Soil Moisture Satellite With Rotating Antenna to Launch on January 29

Posted on January 4, 2015

NASA is set to launch a soil moisture satellite on January 29th. The Soil Moisture Active Passive (SMAP) instrument will feature a spinning satellite that NASA calls the spinning lasso. It makes about 14 revolutions per minute.

The main parts on the SMAP include a radar, radiometer and the rotating antenna. The satellite will cover the globe ever three days. NASA says the instrument will provide the highest-resolution and most accurate measurement ever taken of soil moisture on Earth. Soil moisture makes up just a tiny fraction of Earth's water but as NASA says soil moisture has a "disproportionately large effect on weather and agriculture."

Wendy Edelstein, the SMAP instrument manager at NASA's Jet Propulsion Laboratory, says the spinning lasso caused NASA engineers a "lot of angst." The antenna has to fit in a space the size of a kitchen trash can during launch.
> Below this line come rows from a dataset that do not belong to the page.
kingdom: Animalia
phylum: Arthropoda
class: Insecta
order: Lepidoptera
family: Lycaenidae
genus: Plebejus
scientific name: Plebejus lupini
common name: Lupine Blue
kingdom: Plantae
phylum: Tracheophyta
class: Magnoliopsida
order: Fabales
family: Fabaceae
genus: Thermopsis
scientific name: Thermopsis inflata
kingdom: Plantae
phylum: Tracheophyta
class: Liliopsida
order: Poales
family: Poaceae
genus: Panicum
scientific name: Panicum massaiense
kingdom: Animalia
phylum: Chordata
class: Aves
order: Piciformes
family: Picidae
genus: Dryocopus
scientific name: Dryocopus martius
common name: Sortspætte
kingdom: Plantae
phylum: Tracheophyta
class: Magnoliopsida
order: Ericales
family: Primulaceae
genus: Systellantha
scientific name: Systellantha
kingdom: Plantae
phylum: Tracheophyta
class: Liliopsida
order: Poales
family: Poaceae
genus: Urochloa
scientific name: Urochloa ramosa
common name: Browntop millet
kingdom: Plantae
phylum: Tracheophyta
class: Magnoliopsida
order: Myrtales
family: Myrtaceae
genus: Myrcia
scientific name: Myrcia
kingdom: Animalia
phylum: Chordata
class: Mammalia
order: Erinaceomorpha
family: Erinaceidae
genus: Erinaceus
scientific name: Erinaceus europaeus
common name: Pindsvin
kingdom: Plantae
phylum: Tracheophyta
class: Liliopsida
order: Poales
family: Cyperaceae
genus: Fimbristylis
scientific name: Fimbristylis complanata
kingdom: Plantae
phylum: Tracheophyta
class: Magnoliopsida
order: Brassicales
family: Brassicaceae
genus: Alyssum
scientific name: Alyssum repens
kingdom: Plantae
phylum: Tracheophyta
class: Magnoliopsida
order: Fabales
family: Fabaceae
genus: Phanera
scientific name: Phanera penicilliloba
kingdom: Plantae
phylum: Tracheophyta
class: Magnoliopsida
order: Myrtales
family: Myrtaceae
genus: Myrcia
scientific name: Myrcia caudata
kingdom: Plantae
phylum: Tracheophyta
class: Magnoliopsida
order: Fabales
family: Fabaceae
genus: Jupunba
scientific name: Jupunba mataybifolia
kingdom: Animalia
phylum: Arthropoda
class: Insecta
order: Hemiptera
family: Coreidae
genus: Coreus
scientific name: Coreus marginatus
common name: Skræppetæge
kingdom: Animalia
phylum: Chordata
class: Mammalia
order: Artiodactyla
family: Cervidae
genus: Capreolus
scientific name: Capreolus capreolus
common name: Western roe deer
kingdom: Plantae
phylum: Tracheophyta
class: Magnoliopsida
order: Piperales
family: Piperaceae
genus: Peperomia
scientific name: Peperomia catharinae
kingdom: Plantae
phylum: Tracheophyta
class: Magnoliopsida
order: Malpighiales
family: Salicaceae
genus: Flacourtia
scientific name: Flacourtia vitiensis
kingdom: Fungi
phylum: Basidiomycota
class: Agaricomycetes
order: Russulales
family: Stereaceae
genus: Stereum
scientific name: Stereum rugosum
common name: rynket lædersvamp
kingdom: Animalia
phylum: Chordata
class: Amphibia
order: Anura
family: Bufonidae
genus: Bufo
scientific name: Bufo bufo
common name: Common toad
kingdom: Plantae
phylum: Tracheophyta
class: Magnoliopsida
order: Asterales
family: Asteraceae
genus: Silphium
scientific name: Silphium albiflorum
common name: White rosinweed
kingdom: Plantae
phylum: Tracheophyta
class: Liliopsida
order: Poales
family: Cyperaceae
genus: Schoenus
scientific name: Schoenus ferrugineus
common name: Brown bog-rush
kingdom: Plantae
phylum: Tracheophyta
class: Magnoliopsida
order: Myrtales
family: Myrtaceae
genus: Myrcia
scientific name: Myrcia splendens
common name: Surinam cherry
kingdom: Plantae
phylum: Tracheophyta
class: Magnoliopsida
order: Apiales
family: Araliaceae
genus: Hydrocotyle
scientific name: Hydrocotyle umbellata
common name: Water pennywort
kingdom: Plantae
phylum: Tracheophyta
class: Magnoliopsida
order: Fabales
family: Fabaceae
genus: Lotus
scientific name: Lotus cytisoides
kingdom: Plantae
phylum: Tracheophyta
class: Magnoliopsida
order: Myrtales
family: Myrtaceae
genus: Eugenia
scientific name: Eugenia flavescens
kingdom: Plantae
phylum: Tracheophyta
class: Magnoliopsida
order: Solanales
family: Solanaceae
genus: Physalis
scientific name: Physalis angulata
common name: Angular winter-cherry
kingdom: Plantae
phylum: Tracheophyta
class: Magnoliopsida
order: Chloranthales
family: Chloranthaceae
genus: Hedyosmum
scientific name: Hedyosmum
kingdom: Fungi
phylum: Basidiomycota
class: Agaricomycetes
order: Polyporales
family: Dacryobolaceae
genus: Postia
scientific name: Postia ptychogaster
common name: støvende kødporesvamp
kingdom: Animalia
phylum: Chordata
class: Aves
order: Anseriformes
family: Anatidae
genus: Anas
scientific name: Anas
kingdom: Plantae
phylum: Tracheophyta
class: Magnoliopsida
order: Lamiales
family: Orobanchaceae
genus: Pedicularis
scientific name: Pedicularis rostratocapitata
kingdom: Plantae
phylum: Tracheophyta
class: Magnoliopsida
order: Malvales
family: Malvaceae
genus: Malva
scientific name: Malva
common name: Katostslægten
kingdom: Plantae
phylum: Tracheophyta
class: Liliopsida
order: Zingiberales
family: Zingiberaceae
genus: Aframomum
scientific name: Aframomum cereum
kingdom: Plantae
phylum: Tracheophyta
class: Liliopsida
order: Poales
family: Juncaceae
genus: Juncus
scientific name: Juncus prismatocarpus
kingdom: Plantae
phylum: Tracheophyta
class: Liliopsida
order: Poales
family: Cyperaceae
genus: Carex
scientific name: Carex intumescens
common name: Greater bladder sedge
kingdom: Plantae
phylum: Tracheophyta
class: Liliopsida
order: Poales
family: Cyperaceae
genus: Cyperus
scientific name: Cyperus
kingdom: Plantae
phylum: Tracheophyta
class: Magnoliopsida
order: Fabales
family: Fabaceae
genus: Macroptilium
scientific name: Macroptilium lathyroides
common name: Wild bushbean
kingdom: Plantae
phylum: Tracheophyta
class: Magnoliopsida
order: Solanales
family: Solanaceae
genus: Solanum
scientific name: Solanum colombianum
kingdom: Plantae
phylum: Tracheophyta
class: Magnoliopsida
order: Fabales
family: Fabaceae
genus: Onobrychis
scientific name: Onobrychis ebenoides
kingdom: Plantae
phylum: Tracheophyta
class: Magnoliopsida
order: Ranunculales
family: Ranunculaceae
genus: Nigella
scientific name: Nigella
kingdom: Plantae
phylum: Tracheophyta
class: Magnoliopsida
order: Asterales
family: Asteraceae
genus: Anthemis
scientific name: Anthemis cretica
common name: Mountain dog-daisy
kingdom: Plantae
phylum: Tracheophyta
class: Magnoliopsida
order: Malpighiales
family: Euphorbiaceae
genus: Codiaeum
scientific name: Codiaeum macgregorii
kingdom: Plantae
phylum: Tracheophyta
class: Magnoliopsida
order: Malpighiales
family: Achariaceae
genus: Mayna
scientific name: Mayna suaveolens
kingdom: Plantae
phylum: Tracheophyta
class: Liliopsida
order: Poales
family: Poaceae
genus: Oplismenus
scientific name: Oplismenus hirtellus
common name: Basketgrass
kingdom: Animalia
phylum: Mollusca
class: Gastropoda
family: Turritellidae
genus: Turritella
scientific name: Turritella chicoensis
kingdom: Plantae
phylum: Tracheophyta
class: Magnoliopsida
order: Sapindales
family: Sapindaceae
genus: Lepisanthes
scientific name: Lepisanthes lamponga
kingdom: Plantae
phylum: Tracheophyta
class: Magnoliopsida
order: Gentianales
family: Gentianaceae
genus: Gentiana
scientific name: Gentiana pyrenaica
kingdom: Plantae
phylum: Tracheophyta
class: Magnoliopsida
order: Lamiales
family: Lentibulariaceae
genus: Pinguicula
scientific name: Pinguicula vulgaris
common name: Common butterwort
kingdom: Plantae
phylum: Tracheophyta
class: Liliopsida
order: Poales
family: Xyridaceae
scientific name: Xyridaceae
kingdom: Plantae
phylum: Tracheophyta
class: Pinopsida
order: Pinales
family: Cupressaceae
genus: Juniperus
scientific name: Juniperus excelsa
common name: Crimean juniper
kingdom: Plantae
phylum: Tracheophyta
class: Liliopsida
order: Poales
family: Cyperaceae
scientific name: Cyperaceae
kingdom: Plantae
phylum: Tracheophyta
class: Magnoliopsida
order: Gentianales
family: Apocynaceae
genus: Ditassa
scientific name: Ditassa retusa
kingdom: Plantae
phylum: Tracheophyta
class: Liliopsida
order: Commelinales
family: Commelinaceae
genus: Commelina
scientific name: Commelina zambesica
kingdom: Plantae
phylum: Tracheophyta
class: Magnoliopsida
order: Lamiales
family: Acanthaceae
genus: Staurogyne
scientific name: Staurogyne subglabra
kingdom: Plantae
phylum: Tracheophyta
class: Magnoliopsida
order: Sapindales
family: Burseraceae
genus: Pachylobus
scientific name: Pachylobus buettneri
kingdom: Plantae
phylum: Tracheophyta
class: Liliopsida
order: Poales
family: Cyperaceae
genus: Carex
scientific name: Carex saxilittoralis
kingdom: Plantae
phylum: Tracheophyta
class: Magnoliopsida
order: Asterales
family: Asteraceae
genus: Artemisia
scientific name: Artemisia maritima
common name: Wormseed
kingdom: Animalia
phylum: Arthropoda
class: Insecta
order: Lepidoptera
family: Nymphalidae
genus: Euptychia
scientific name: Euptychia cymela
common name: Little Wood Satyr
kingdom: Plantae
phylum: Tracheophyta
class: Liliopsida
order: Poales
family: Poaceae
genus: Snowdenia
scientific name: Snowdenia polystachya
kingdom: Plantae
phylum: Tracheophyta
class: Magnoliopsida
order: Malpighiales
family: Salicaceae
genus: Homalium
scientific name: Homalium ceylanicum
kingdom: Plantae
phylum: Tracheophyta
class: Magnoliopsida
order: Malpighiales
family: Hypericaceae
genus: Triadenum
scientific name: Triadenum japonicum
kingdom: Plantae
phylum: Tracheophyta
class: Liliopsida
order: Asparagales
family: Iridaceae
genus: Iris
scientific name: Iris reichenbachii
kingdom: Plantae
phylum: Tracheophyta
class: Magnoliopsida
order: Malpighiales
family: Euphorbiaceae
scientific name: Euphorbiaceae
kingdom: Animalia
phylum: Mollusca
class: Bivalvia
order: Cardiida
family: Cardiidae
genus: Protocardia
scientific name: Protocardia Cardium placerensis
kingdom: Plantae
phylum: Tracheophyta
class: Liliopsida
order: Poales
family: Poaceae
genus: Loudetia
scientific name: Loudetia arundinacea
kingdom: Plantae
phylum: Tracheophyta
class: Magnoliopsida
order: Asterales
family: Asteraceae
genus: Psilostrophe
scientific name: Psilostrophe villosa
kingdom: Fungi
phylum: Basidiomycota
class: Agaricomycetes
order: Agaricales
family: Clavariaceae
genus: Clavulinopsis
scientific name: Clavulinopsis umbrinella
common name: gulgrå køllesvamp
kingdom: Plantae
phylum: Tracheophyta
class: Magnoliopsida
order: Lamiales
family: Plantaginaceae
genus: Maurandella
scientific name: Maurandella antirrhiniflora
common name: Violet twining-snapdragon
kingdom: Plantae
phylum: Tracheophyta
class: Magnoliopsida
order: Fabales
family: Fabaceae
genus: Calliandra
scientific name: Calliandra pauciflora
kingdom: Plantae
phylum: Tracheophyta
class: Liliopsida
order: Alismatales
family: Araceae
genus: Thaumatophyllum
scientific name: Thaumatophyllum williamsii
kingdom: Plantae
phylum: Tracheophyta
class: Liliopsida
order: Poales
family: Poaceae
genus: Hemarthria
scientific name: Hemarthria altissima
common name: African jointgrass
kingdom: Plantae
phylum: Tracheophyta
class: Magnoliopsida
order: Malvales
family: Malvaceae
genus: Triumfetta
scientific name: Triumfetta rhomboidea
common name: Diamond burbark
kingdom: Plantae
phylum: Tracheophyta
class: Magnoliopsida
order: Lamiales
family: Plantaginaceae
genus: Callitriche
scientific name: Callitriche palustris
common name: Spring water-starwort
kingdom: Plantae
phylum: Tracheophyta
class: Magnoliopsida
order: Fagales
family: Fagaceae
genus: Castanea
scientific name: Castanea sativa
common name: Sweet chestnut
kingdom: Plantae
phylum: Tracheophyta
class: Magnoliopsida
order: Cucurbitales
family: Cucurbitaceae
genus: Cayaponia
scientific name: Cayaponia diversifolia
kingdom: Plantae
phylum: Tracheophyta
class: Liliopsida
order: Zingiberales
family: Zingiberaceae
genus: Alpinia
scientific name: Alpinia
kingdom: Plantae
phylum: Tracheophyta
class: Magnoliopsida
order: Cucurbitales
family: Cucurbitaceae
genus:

It then has to unfold "so precisely that the surface shape of the mesh is accurate within about an eighth of an inch (a few millimeters)." A ring of lightweight graphite covers the edge of the mesh.

Edelstein says, "Making sure we don't have snags, that the mesh doesn't hang up on the supports and tear when it's deploying -- all of that requires very careful engineering. We test, and we test, and we test some more. We have a very stable and robust system now."